According to the aide, painkillers aren’t the only drugs that Jackson took on a regular basis. “He pops Demerol and morphine, sure, apparently going back to the time when he burned himself during the Pepsi commercial, but there’s also some kind of psychiatric medication, anti-anxiety or something like that. One of his brothers once told me that he was diagnosed with schizophrenia when he was younger, so it may be to treat that.”

His aides apparently weren’t the only ones who recognized that the prospect of a 50-concert run was foolhardy. In May, Jackson himself reportedly addressed a group of fans as he left his Burbank rehearsal studio. “Thank you for your love and support,” he told them. “I want you guys to know I love you very much. I don't know how I'm going to do 50 shows. I'm not a big eater. I need to put some weight on. I’m really angry with them booking me up to do 50 shows. I only wanted to do 10.” One of his former employees was particularly struck by Jackson’s wording that day: “The way he was talking, it’s like he’s not in control over his own life anymore,” she told me in early June. “It sounds like somebody else is pulling his strings and telling him what to do. Someone wants him dead. They keep feeding him pills like candy. They are trying to push him over the edge. He needs serious help. The people around him will kill him.”

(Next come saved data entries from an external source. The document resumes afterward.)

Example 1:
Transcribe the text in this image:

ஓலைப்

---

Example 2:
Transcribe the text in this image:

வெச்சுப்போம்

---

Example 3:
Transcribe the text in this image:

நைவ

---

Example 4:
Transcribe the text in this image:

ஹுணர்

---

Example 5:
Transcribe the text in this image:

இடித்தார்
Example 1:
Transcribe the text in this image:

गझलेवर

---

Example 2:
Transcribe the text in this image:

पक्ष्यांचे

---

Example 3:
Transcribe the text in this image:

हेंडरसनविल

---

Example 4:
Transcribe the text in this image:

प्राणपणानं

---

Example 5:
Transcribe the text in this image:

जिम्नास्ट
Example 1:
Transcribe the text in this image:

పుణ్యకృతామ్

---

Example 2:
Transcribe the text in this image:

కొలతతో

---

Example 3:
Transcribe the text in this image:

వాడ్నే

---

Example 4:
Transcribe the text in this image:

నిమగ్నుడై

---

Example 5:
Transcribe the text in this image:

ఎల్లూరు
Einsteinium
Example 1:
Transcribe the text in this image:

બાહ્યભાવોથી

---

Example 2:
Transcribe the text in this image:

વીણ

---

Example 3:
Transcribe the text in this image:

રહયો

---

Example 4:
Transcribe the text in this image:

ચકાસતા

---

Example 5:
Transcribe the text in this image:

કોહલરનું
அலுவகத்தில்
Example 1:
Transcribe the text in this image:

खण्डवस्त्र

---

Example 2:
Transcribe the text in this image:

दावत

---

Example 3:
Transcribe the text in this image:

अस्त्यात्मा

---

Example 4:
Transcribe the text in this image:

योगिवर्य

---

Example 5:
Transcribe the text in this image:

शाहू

"It's like he was being kept away from his family," said an aide. "His family used to be the only people he could trust and I know for a fact that they were very concerned with his health, but it's like he was being kept isolated from them. I think he spoke to his mother occasionally on the phone, but his brothers were being kept at a distance. I think if they had been around and seen what Michael had been reduced to, they would have put a stop to the concerts. Maybe that's why they were being kept away." He revealed that various members of the Nation of Islam seemed to be in control of the singer's affairs and kept a very tight grip over Jackson's every move:

They were scary people, very intimidating. I'm not sure why Michael was so in thrall to the Nation. There were rumors that he had secretly converted to Islam and that he was one of them, but I never saw him praying to Mecca. His brother Jermaine was a devout Muslim, but I never saw any sign that Michael himself had converted. Yet the Nation of Islam seemed to be controlling his life. We couldn't figure it out.

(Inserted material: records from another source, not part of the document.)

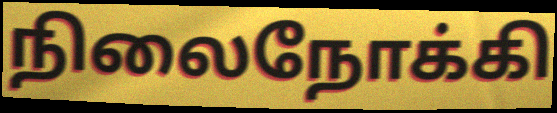
நிலைநோக்கி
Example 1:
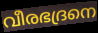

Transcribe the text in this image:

വീരഭദ്രനെ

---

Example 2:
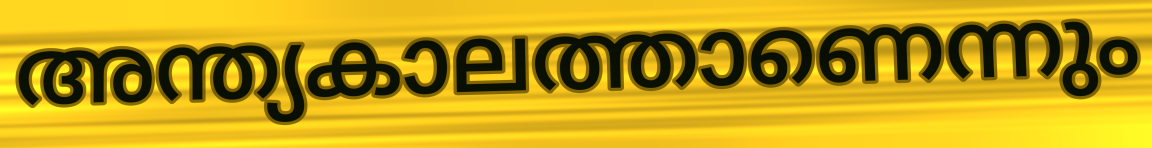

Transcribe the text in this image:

അന്ത്യകാലത്താണെന്നും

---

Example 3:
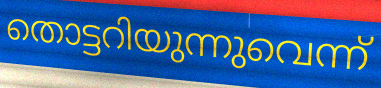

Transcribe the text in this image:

തൊട്ടറിയുന്നുവെന്ന്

The above echoes charges made by Jackson’s former close friend and publicist, Stuart Backerman, who left the singer’s employ in 2004 after the Nation first entered Jackson’s domain. “They basically took over Michael’s business and isolated everybody,” Backerman complained. As the first London concerts approached, something was clearly wrong. Jackson had vowed to travel to the UK in order to obtain a house and acclimatize himself at least eight weeks before his 50-show residency, but he kept putting it off. First, he said he was worried about Swine Flu. Then, when that abated, a new series of excuses followed. Few who knew him were buying it. "For some reason, he didn't want to leave for England," stated one aide. "The bigwigs were getting nervous that he was going to back out of the London concerts." “To be honest, I never thought Michael would set foot on a concert stage ever again,” said another aide, choking back tears on the evening of his death. “This was not only predictable, this was inevitable.”